Изумленно раскрыв глаза, взирал Конан на все это великолепие, на оживленную площадь, на увитую зеленью стену, на купола зданий из резного дерева десяти пород, что высились за бамбуковым частоколом, и чувствовал себя как-то непривычно. Во-первых, был он на голову или две выше всех местных обитателей, напоминавших статуэтки из коричневого сандала; и во-вторых, был он весь увешан оружием, а на площади, если не считать стражников, ни у кого не водилось и ножика длинней ладони. Ния, с ее ситаром, выглядела здесь куда уместнее.
Повернув к Конану лукавое личико, она улыбнулась и сказала:
– Не удивляйся, господин! У нас в Уттаре говорят: кто не видел Прадешхана, не видел ничего. И радость жизни обошла его стороной!
Но сама Ния То Кама в Прадешхане раньше не бывала. Расспросив свою маленькую невольницу за время морского путешествия, Конан выяснил, что родилась она вблизи западных уттарийских рубежей, с пяти лет обучалась в храме богини Лакшми, затем была украдена из святилища и продана в Иранистан, где весьма ценили юных танцовщиц и певиц из Уттары. Так что Прадешхан и Ние казался чудесной сказкой.
Протиснувшись сквозь толпу, они подошли к левому проходу в стене, над которым висели фонарики фиолетового и синего цветов. За ним тянулась улица, вымощенная деревянными плашками, с голубым балдахином, растянутым меж крышами домов; вдали играл и струился искусственный водопад, окруженный кустами шиповника с нежными розоватыми цветами.
Конан, очарованный, устремился вперед, но не успел он шагнуть на мостовую, как перед ним грохнули палки стражей. Эти молодцы, возникшие словно бы ниоткуда, вежливо кланялись и улыбались, но дубинки свои держали твердой рукой. Подбежал старший, в коническом бамбуковом шлеме с двумя колокольчиками по бокам, и что-то произнес, сопровождая слова плавными жестами. Киммериец взглянул на Нию.
– Чего надо этому парню с пучком соломы на голове? Мы должны платить за вход в город?
– Нет, мой господин. Он только хочет, чтобы ты оставил здесь свое оружие. Он говорит, что по улицам Прадешхана с мечами, секирами и копьями могут расхаживать лишь воины раджассы Оми Тана Арьяды.
– Скажи ему, что я тоже воин и не люблю расставаться с топором и клинком.
Ния заговорила на мелодичном уттарийском, в чем-то убеждая шлемоносца, но тот, приседая, кланяясь и побрякивая колокольцами, только с огорчением качал головой. Наконец девочка повернулась к Конану:
– Нельзя в город с оружием, никак нельзя. Прости, господин, но таков обычай в Прадешхане.

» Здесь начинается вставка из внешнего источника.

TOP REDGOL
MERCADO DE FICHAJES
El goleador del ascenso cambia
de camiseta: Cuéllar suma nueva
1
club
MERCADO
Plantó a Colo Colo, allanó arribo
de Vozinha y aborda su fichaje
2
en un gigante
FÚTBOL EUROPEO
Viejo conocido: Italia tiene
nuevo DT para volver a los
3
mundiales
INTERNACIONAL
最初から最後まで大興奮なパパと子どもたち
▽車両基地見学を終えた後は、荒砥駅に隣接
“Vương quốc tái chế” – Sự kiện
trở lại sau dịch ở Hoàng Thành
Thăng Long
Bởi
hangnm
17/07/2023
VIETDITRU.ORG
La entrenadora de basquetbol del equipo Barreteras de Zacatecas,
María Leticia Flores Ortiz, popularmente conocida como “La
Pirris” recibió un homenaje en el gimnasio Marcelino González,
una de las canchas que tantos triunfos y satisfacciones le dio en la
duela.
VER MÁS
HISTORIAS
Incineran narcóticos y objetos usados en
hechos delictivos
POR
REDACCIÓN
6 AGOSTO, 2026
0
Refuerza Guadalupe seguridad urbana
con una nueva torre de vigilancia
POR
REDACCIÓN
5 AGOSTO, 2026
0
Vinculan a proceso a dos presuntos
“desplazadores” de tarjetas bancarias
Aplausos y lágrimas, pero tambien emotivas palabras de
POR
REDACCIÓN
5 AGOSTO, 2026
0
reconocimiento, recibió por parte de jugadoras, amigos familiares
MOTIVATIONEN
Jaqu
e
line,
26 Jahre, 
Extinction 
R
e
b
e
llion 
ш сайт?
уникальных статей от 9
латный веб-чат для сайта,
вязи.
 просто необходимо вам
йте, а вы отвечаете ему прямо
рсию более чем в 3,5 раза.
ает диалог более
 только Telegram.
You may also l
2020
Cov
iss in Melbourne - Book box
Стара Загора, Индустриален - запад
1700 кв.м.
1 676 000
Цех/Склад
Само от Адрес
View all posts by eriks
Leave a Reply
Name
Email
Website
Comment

– Ладно! - махнув рукой, киммериец бросил к ногам стражей копье, отцепил ножны с мечом, кинжал, затем расстался с луком и колчаном, вытащил из-за пазухи пару метательных ножей покойного Саледа, а из сапога - еще один клинок, с кривым лезвием. На земле перед изумленными уттарийцами выросла груда оружия. Поверх нее Конан швырнул свой плащ и мешок; теперь, кроме подкольчужной безрукавки, штанов и секиры за спиной у него не оставалось ничего.
– Скажи парню с колокольчиками, пусть побережет мое добро, не то, клянусь Кромом, эти бубенцы сыграют ему погребальную песню. И еще скажи, что мы сперва пройдемся налегке по площади, а потом я оставлю у него свою секиру.
Когда Ния перевела, Конан взял ее за руку, повернулся и исчез в толпе вместе со своей невольницей. Он не желал расставаться с магическим топором, с другой же стороны ему хотелось осмотреть город, этот великолепный Прадешхан, куда не пускали вооруженных чужеземцев. Но в стене было два прохода! Не получилось у западного, попробуем у восточного, решил киммериец.
Они двинулись меж пестрых торговых рядом, и вдруг над ухом Конана раздался клекочущий голос Рана Риорды.
– Хорошо, что ты не оставил меня у этих приворотных стражей! Они, видно, не любят добрую сталь, если вооружились дурацкими палками!
Конан остановился и, отвернувшись от своей спутницы, едва слышно пробормотал:
– Ты что же, Рорта, понимаешь их речь?
– Разумеется! - заметил дух секиры не без самодовольства. - Я понимаю всякую речь, что звучит от Западного океана до Восточного с сотворения мира!
– Ну, тогда будешь говорить мне, о чем щебечут эти малыши, - Конан оглядел толпившийся вокруг народ. - Ведь кроме меня, никто не услышит твоих слов.